Not to get completely off topic but the day care feeds your dog raw? No treats?


----------



## Makovach (Jan 24, 2012)

bridget246 said:


> Not to get completely off topic but the day care feeds your dog raw? No treats?


Well. 9 out of 10 times, Farrah is my day care provider  

However, in Marysville area, there is an AMAZING daycare. It is run by a guy that does rescue. He is 100% holistic. He runs the daycare to support the Snips rescue. Its only $15 for a full day. and if you go more though out the week you get discounts. I don't know about their boarding prices. I talked to them about raw and they said they have fridge/freezer space to hold raw for all their clients that feed raw. Your dog will get fed raw and nothing else. Your dog doesn't get anything you don't send for them. All you have to do is tell them. They will feed what you send, how you tell them to feed it. 

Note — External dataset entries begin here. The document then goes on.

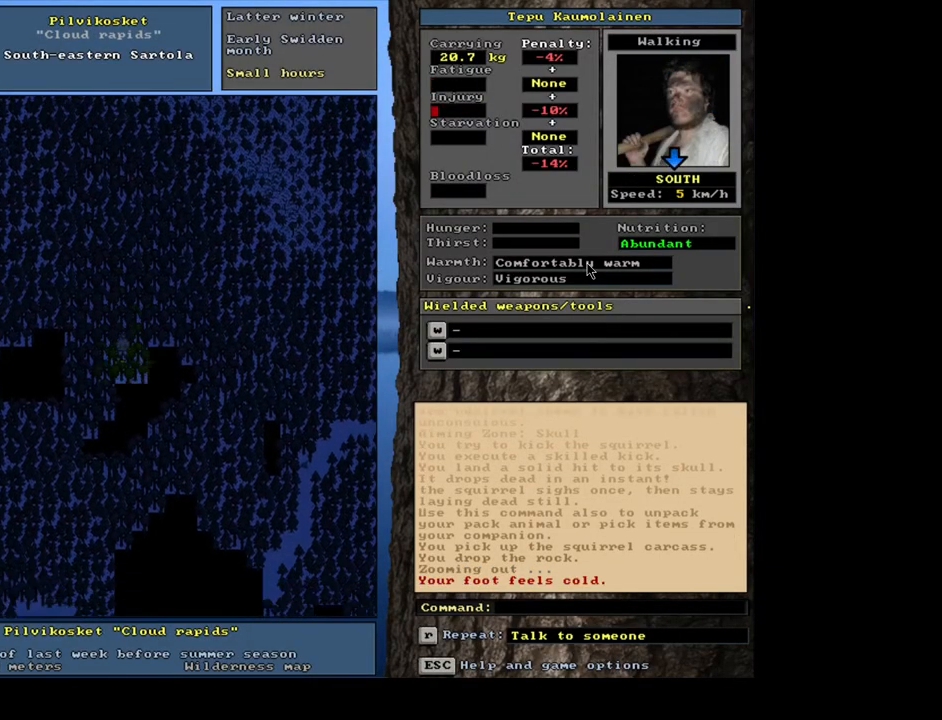
{"keys": ["ctrl_l"], "mouse": [], "events": [[133, "num2", "up"], [133, "num3", "up"], [217, "num3", "down"], [250, "num2", "down"], [267, "num3", "up"], [283, "num2", "up"]]}
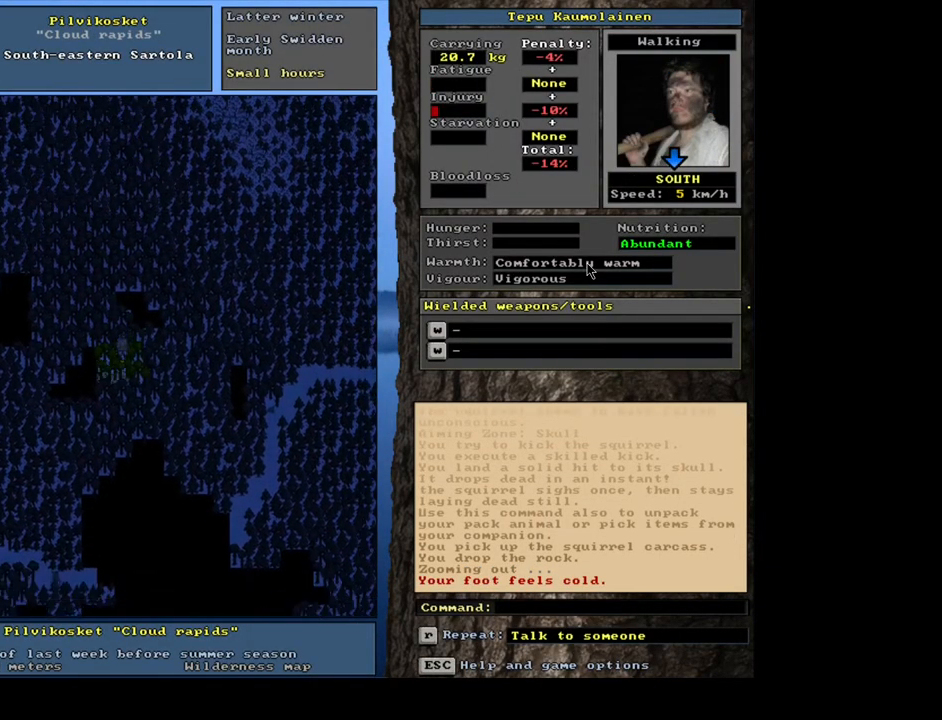
{"keys": ["ctrl_l"], "mouse": [], "events": [[100, "num1", "down"], [250, "num1", "up"], [333, "num1", "down"], [467, "num1", "up"]]}
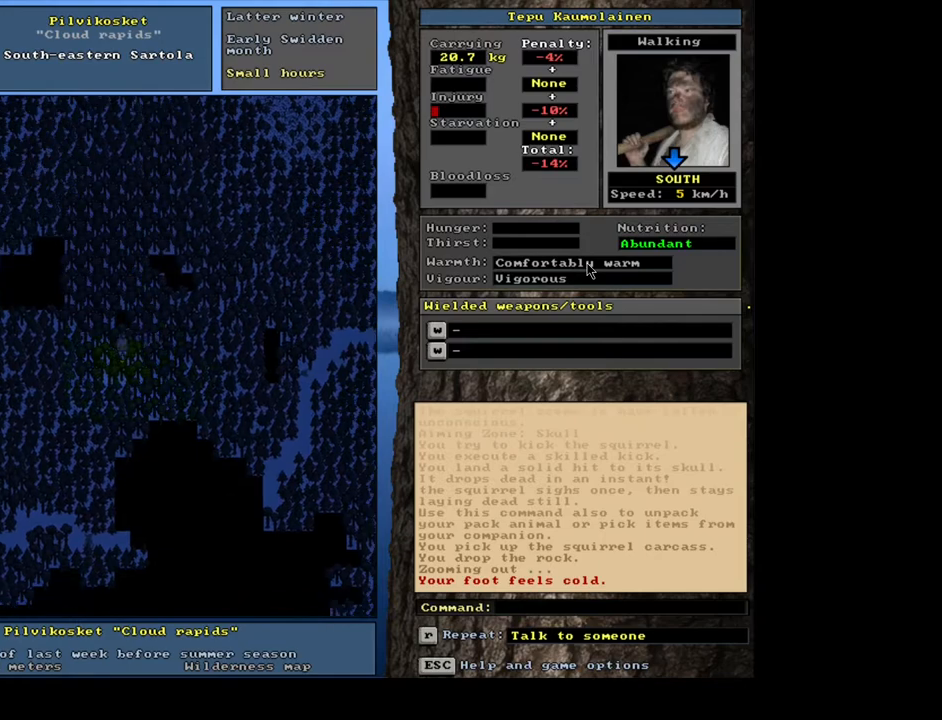
{"keys": ["ctrl_l"], "mouse": [], "events": [[133, "ctrl_l", "up"], [217, "num3", "down"], [317, "num3", "up"], [500, "ctrl_l", "down"]]}
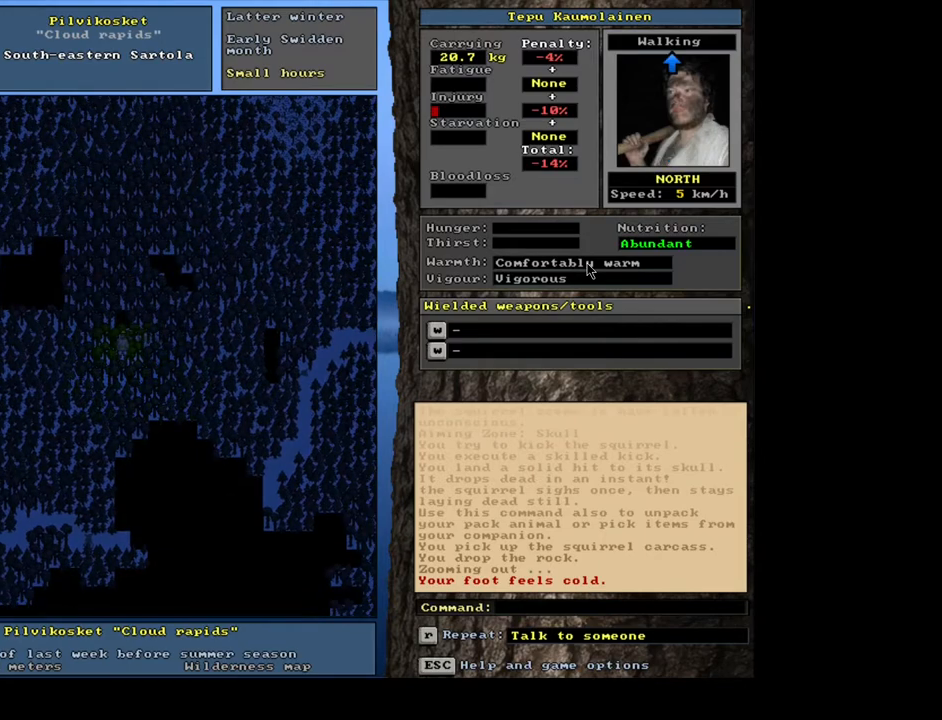
{"keys": ["ctrl_l"], "mouse": [], "events": [[67, "num9", "down"], [117, "num9", "up"], [233, "num9", "down"], [400, "num8", "down"], [450, "num8", "up"], [450, "num9", "up"]]}
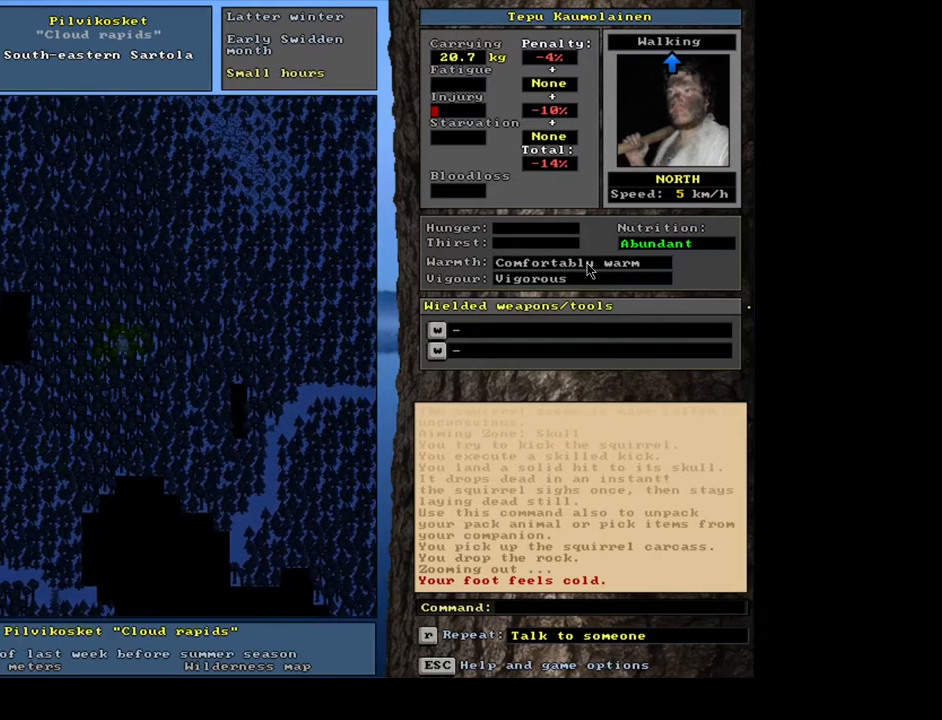
{"keys": ["ctrl_l"], "mouse": [], "events": [[183, "ctrl_l", "up"], [467, "ctrl_l", "down"]]}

Its call Pawsitive Energy. A New Concept in Companion Animal Care! Pawsitive Energy
The Site says its about 15 minutes west of Dublin


----------



## liquid (Dec 28, 2011)

Your first post sounded like this guy is neglecting Nalah. He's not taking her for walks, he's left her alone long enough that she goes in the house, doesnt clean up her mess, he is not feeding her, and he isnt giving her water. 
Now you're saying that he cares about her and really loves her?

So is he just dog-stupid? I still wouldnt want this guy to have her. 

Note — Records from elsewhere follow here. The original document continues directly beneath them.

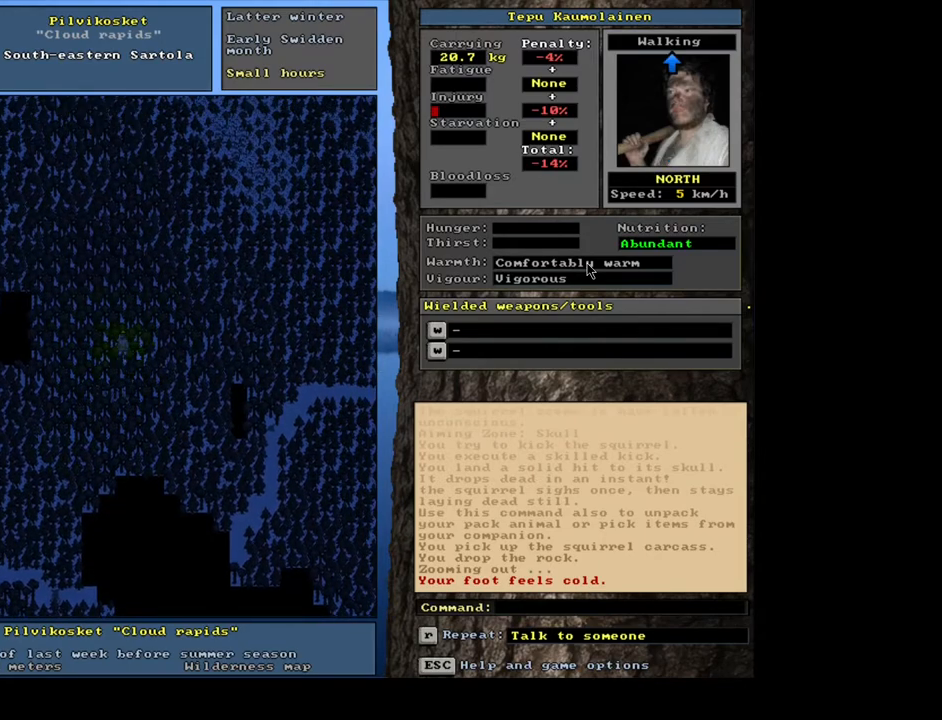
{"keys": [], "mouse": [], "events": [[67, "num3", "down"], [150, "num3", "up"], [250, "num3", "down"], [333, "num3", "up"], [483, "ctrl_l", "up"]]}
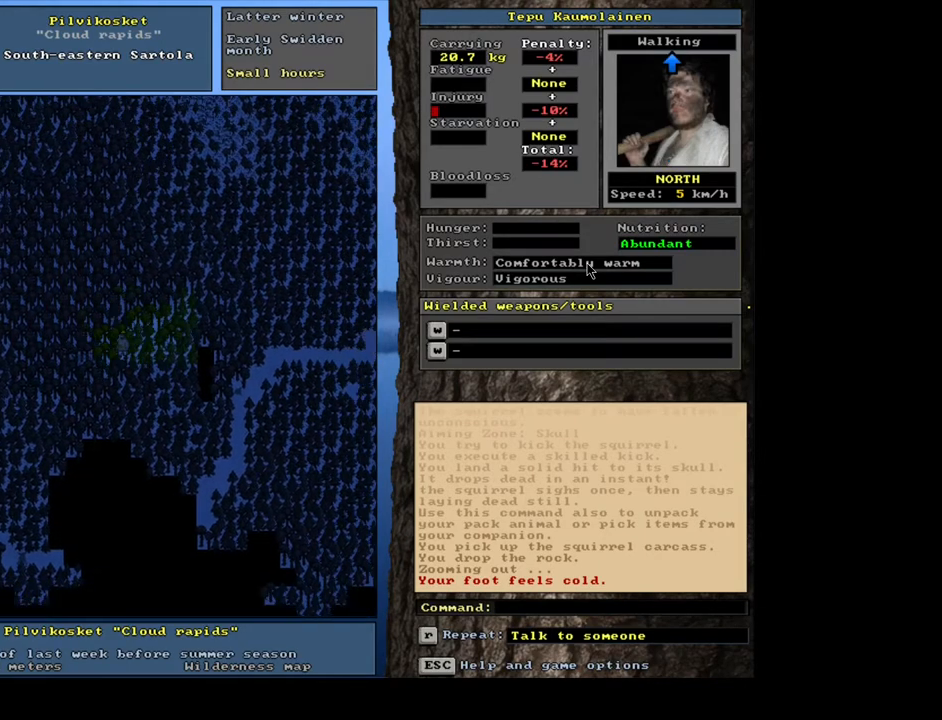
{"keys": ["ctrl_l"], "mouse": [], "events": [[183, "num6", "down"], [267, "num6", "up"], [350, "num6", "down"], [417, "num6", "up"], [450, "ctrl_l", "down"]]}
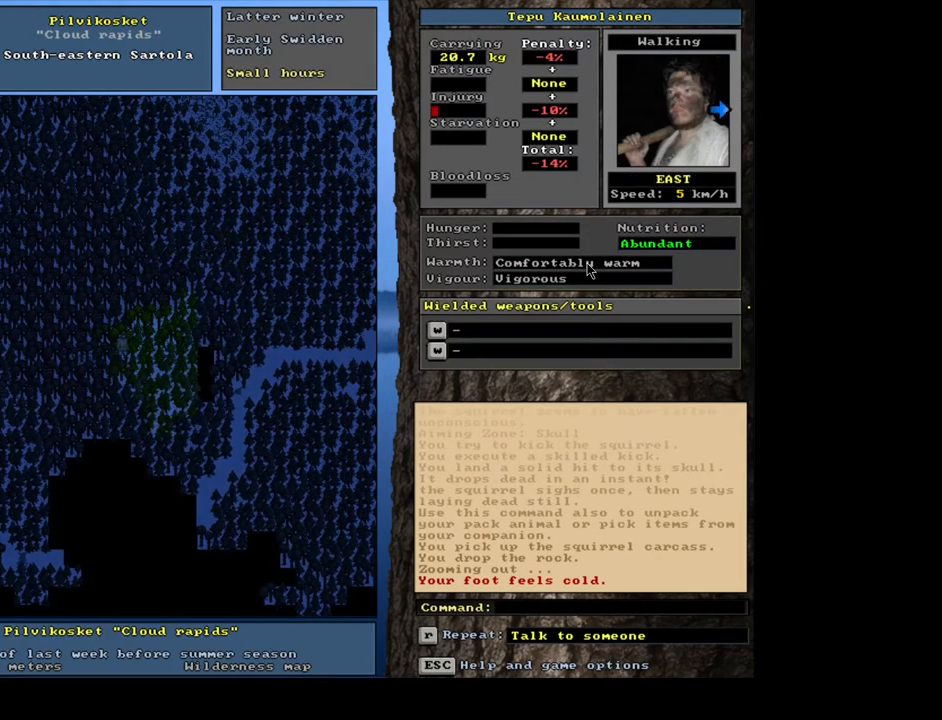
{"keys": ["ctrl_l"], "mouse": [], "events": [[33, "num6", "down"], [133, "num6", "up"], [200, "num6", "down"], [300, "num6", "up"], [367, "num6", "down"], [450, "num6", "up"]]}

Have you tried talking to him about taking better care of her or possibly taking her back?


----------



## Makovach (Jan 24, 2012)

liquid said:


> Your first post sounded like this guy is neglecting Nalah. He's not taking her for walks, he's left her alone long enough that she goes in the house, doesnt clean up her mess, he is not feeding her, and he isnt giving her water.
> Now you're saying that he cares about her and really loves her?
> 
> So is he just dog-stupid? I still wouldnt want this guy to have her.
> ...


Basically, I know what I saw, but m boyfriend swears differently. I never see him have her out, he says he walks her at 4 am. She didn't have water, he said he gave her water and food before they went to work. 

I haven't tried talking to him about it yet, but It is going to happen. 

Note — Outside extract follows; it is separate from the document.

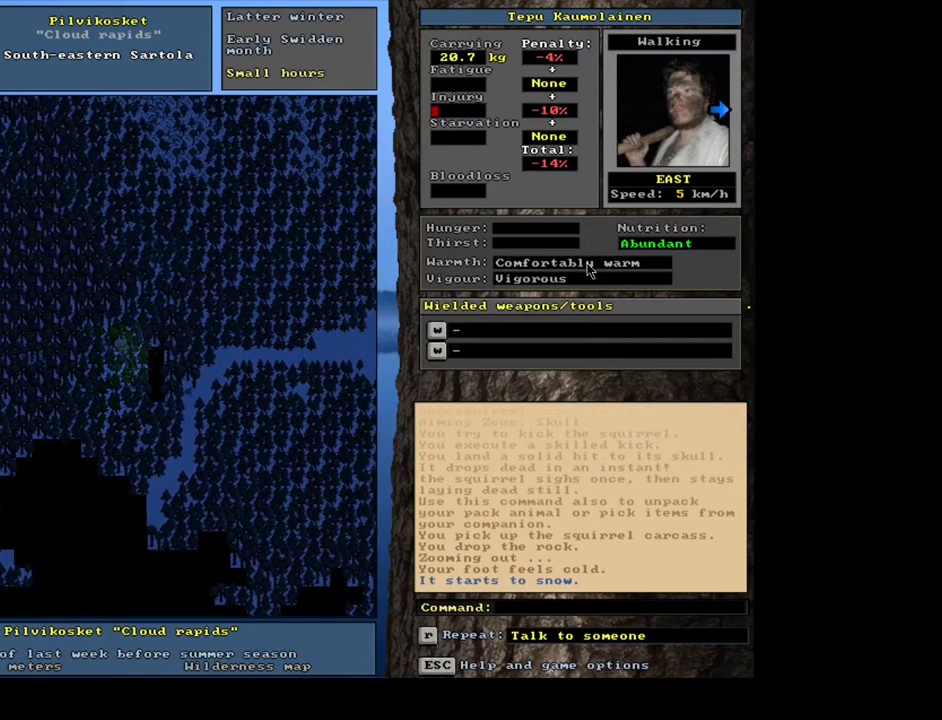
{"keys": ["ctrl_l", "num6"], "mouse": [], "events": [[83, "num3", "down"], [183, "num3", "up"], [417, "num6", "down"]]}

I know he does love her. He talks about her constantly. And he called three times while he was away Easter weekend when we were keeping her to check on her. But you can love a baby and still not know how to care for it.

I was starting to wonder if I was just getting paranoid because a lot of people do not care for dogs as I do. People around here see dogs as dogs, not their family. He see's Nalah as his dog. 

I'm very contradicting. I realize after a re-read how badly I've probably confused people.


----------



## liquid (Dec 28, 2011)

Ahh..
Well if he truly does love her and care for her, then hopefully he'll be willing to make some changes, for her sake.
If she is on kibble and her water bowl is completely empty by the time you get to her, she may need a larger water bowl or he needs to fill it up higher.
I dont know about the food thing, have you seen what kind of cup he uses to measure her food?


----------



## xellil (Apr 4, 2011)

I would bet every single animal abuser in the history of the world says, when caught, "I put out water for her this morning. I have no idea what happened." Or " I walk her, just nobody sees me."

"I just haven't had a chance to pick up poop today."

And 2.5 cups a day from a 14 pound bag of food wouldn't last nearly a month.

You should find her a good home far, far away. Then tell him she ran away.


----------



## Caty M (Aug 13, 2010)

Why did you give this ignorant sounding guy the dog to begin with? I would never even consider giving a dog to a person who sounds like he does.


----------



## Makovach (Jan 24, 2012)

I just wanted to update. 

I talked to him. He says he really loves her and wants to do whats right. He told me its not the same bag, he actually bought a second bag. Nalah weighs 87lbs, so she didn't loose as much as I thought. 

We are going to start working on obedience so she is easier for him to walk. 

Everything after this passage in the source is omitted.